用户可以上传已经训练好的模型，平台提供开箱即用的http server服务，AI应用可以通过rest api调用模型服务。

支持的框架

TensorFlow
Pytorch

下面以不同框架为例子，介绍训练，打包的过程，更多列子可以参考这个。

模型运行在server上，server部署到集群上。server会load model，提供http服务，接受post请求，经过model的处理，返回对应输出。

Tensorflow

模型提供者需要根据以下介绍，对自己的模型作出对应的修改。

镜像：tensorflow/serving:1.14

TensorFlow ModelServer: 1.14.0-rc0

TensorFlow Library: 1.14.0

tensorflow-serving 输入输出格式，参考官方文档

例子用到input，行向量输入一组数据4个参数，对应output一组三个的预测几率结果

{
  "instances": [
    [6.8,  2.8,  4.8,  1.4],
    [6.0,  3.4,  4.5,  1.6]
  ]
}

output

{"predictions":[[0.00760850124,0.628415406,0.363976091],[0.00809291936,0.643412352,0.348494798]]}

模型打包，iris.tar.gz就是可以上传的模型

cd forzen
tar -czvf iris.tar.gz 0001 

打包注意事项

打包格式为tar.gz
压缩包不能用0001.tar.gz这种命名方式，最好用英文命名，不然报错

Pytorch

镜像： kfserving/pytorchserver:v0.6.1

pytorch 版本1.7.1

由于这不是AI框架提供的server，是kserve写的server，提供的功能也比较简单。

参照源码里面的predict方法

// 处理请求
inputs = torch.tensor(request["instances"]).to(self.device)

// 返回结果
return {"predictions":  self.model(inputs).tolist()}

得到输入输出格式，模型forward函数里面做input的预处理

// 输入  只支持行向量格式
{
  "instances": tensor_data
}

// 输出
{"predictions":模型输出结果数组}

例子用到input，行向量输入一组数据4个参数，对应output一组三个的预测几率结果

{
  "instances": [
    [6.8,  2.8,  4.8,  1.4],
    [6.0,  3.4,  4.5,  1.6]
  ]
}

output

{"predictions":[[0.00760850124,0.628415406,0.363976091],[0.00809291936,0.643412352,0.348494798]]}

打包格式为tgz，直接压缩两个文件，不然会模型运行会报错

cp model.py forzen/model.py
cd forzen
tar czvf iris.tgz *

自定义Model Server

如果开箱即用的model server不能满足要求，可以使用 KServe ModelServer API 构建自己的模型服务器。

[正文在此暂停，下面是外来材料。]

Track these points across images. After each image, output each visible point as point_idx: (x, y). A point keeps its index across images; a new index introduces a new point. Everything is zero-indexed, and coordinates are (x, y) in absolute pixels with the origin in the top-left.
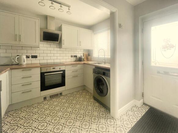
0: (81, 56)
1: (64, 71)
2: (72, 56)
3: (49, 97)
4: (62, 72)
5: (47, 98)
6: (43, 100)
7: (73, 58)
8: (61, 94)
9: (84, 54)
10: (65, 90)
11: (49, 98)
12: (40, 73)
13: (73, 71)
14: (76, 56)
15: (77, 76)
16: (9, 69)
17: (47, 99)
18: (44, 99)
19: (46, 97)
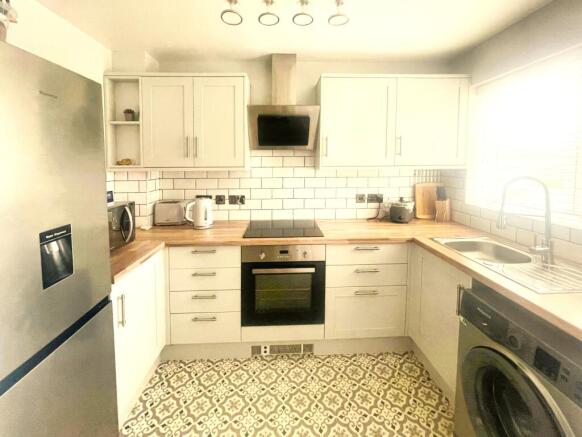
0: (401, 199)
1: (320, 267)
2: (360, 199)
3: (268, 350)
4: (312, 270)
5: (263, 350)
6: (250, 356)
7: (364, 205)
8: (309, 347)
9: (414, 187)
10: (322, 337)
11: (268, 353)
12: (240, 265)
13: (357, 271)
14: (378, 199)
15: (374, 293)
16: (163, 244)
17: (263, 354)
18: (253, 353)
19: (259, 348)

用户可以完全掌握model server的输入输出和数据处理

继承扩展kserve.Model

可以继承KServe.Model自定义里面的三个方法 preprocess, predict and postprocess, 按序执行。

preprocess：预处理input
predict: 利用input执行推理，输出ouput
postprocess：美化prdict的output

具体原理如下

    async def __call__(self, body, model_type: ModelType = ModelType.PREDICTOR):
        request = await self.preprocess(body) if inspect.iscoroutinefunction(self.preprocess) \
            else self.preprocess(body)
        request = self.validate(request)
        if model_type == ModelType.EXPLAINER:
            response = (await self.explain(request)) if inspect.iscoroutinefunction(self.explain) \
                else self.explain(request)
        elif model_type == ModelType.PREDICTOR:
            response = (await self.predict(request)) if inspect.iscoroutinefunction(self.predict) \
                else self.predict(request)
        else:
            raise NotImplementedError
        response = self.postprocess(response)
        return response

还有一个额外的load方法用于编写自定义代码以将模型从本地文件系统或远程模型存储加载到内存中，一般的好做法是在model server 的 __init__中调用，以便加载模型当用户进行预测调用时启动并准备好服务。

代码实例model.py 完整示例

import kserve
from torchvision import models, transforms
from typing import Dict
import torch
from PIL import Image
import base64
import io

class AlexNetModel(kserve.Model):
    def __init__(self, name: str):
        super().__init__(name)
        self.name = name
        self.load()

    def load(self):
        model = models.alexnet(pretrained=True)
        model.eval()
        self.model = model
        self.ready = True

    def predict(self, request: Dict) -> Dict:
        inputs = request["instances"]

        # Input follows the Tensorflow V1 HTTP API for binary values
        # https://www.tensorflow.org/tfx/serving/api_rest#encoding_binary_values
        data = inputs[0]["image"]["b64"]

        raw_img_data = base64.b64decode(data)
        input_image = Image.open(io.BytesIO(raw_img_data))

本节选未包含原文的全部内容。